In Turchia come in Spagna
En passant, mettere su di un piedistallo un'idea, oltre che una persona, è un modo per sterilizzarla, pulirne le imperfezioni, dimenticando che spesso – nel tempo – quelle stesse imperfezioni germogliano nuovi fiori, più resistenti e consapevoli. Se per le terribili convinzioni misogine di Camillo Berneri sulle relazioni tra i sessi oggi il movimento anarchico è capace di provare insofferenza, pur senza proporre un autonomo dibattito antisessista, è forse perché la storiografia che abbiamo ereditato non è stata capace di far saltare il metodo, il cuore dell'anarchismo.
Un metodo che ha offerto, come evidenzia Ida Farè nella ricostruzione degli eterni ritorni delle lotte femministe, “percorsi intricati”, “astuzie” “spesso all'ombra del potere patriarcale, per esprimere (...) la nostra ancora lontana libertà”. Pensiamo al fatto, emergente anche nel testo di Lorenzo Pezzica, che un numero non irrilevante di anarchiche erano individualiste. Un caso? Può darsi. Resta il fatto che il metodo anarchico offre molte vie di fuga a chi si sente stretto tra i compagni di viaggio.

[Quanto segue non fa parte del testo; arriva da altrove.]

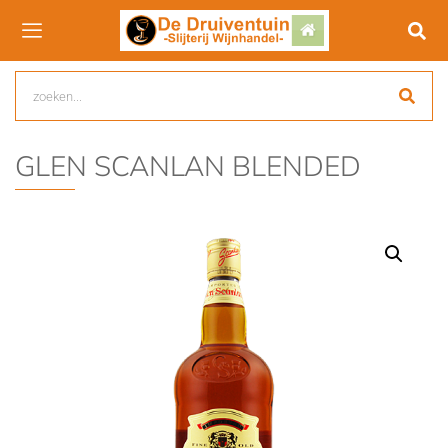
GLEN SCANLAN BLENDED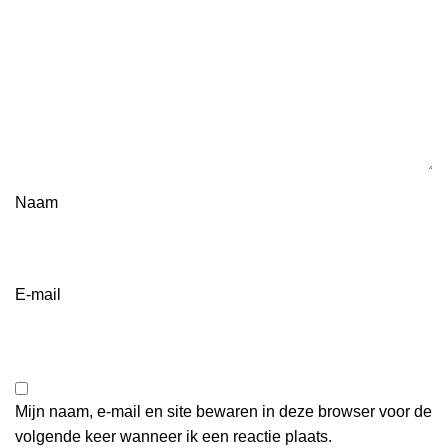
Naam
E-mail
Mijn naam, e-mail en site bewaren in deze browser voor de
volgende keer wanneer ik een reactie plaats.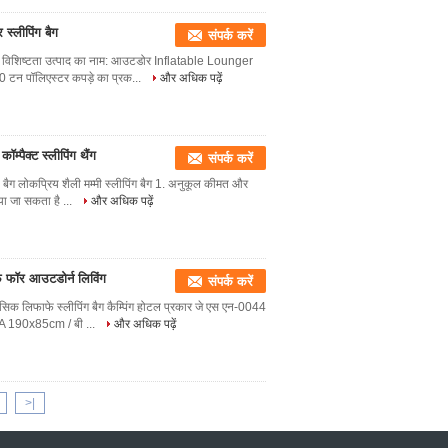
स्लीपिंग बैग
संपर्क करें
ैग विशिष्टता उत्पाद का नाम: आउटडोर Inflatable Lounger
 टन पॉलिएस्टर कपड़े का प्रक...
और अधिक पढ़ें
कॉम्पैक्ट स्लीपिंग थैंग
संपर्क करें
ो बैग लोकप्रिय शैली मम्मी स्लीपिंग बैग 1. अनुकूल कीमत और
या जा सकता है ...
और अधिक पढ़ें
ूफ फॉर आउटडोर्न लिविंग
संपर्क करें
्लासिक लिफाफे स्लीपिंग बैग कैम्पिंग होटल प्रकार जे एस एन-0044
A 190x85cm / बी ...
और अधिक पढ़ें
>|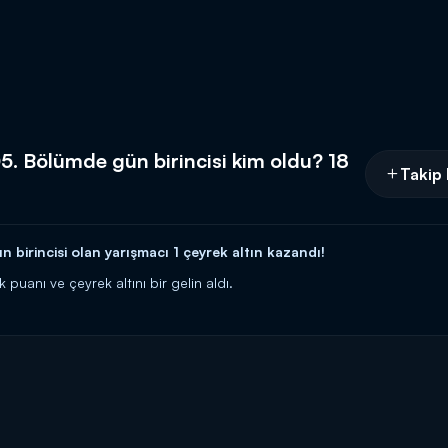
5. Bölümde gün birincisi kim oldu? 18
Takip 
birincisi olan yarışmacı 1 çeyrek altın kazandı!
uanı ve çeyrek altını bir gelin aldı.
cilerine 10 altın bilezik ödül veren yarışma programı kasasındaki diğer b
rıyor! Siz de
"İyi yemek yaparım, altınları kaparım!"
diyorsanız link
 HATTI:
0539 570 37 07
İ:
https://www.kanald.com.tr/gelinim-mutfakta-basvuru-formu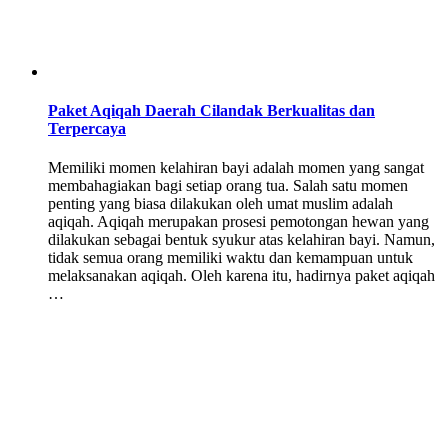
Paket Aqiqah Daerah Cilandak Berkualitas dan
Terpercaya
Memiliki momen kelahiran bayi adalah momen yang sangat
membahagiakan bagi setiap orang tua. Salah satu momen
penting yang biasa dilakukan oleh umat muslim adalah
aqiqah. Aqiqah merupakan prosesi pemotongan hewan yang
dilakukan sebagai bentuk syukur atas kelahiran bayi. Namun,
tidak semua orang memiliki waktu dan kemampuan untuk
melaksanakan aqiqah. Oleh karena itu, hadirnya paket aqiqah
…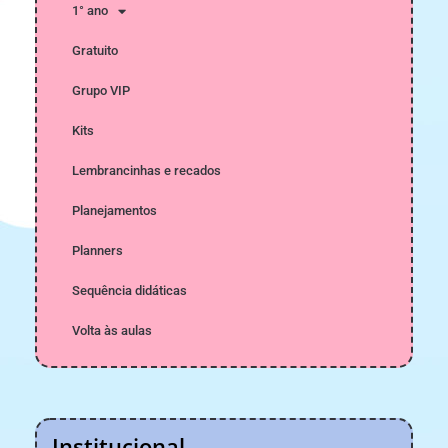
1° ano
Gratuito
Grupo VIP
Kits
Lembrancinhas e recados
Planejamentos
Planners
Sequência didáticas
Volta às aulas
Institucional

Queste riflessioni hanno guidato la mia lettura di Anarchiche, nel tentativo di allontanare la tentazione di mettere sullo stesso piedistallo altrettante figure femminili, con il rischio di allestire un brutto teatro delle pari opportunità del quale possiamo fare a meno, ed evitando di sospirare malinconicamente sulla odierna mancanza di figure così epiche, mentre molte, troppe compagne finiscono in galera lottando contro il Tav, o si difendono coraggiosamente contro un compagno oppressore e l'immancabile omertà/complicità maschile del centro sociale o circolo politico nel quale militano.
Mentre sospiriamo, migliaia di persone con lingue diverse e calpestando piazze diverse insorgono in Africa, in Grecia, in Turchia come in Spagna. E le bandiere, se stringiamo gli occhi per la messa a fuoco, dalla Valsusa fino ad oriente sono spesso nere e parlano di metodo ed esperienza.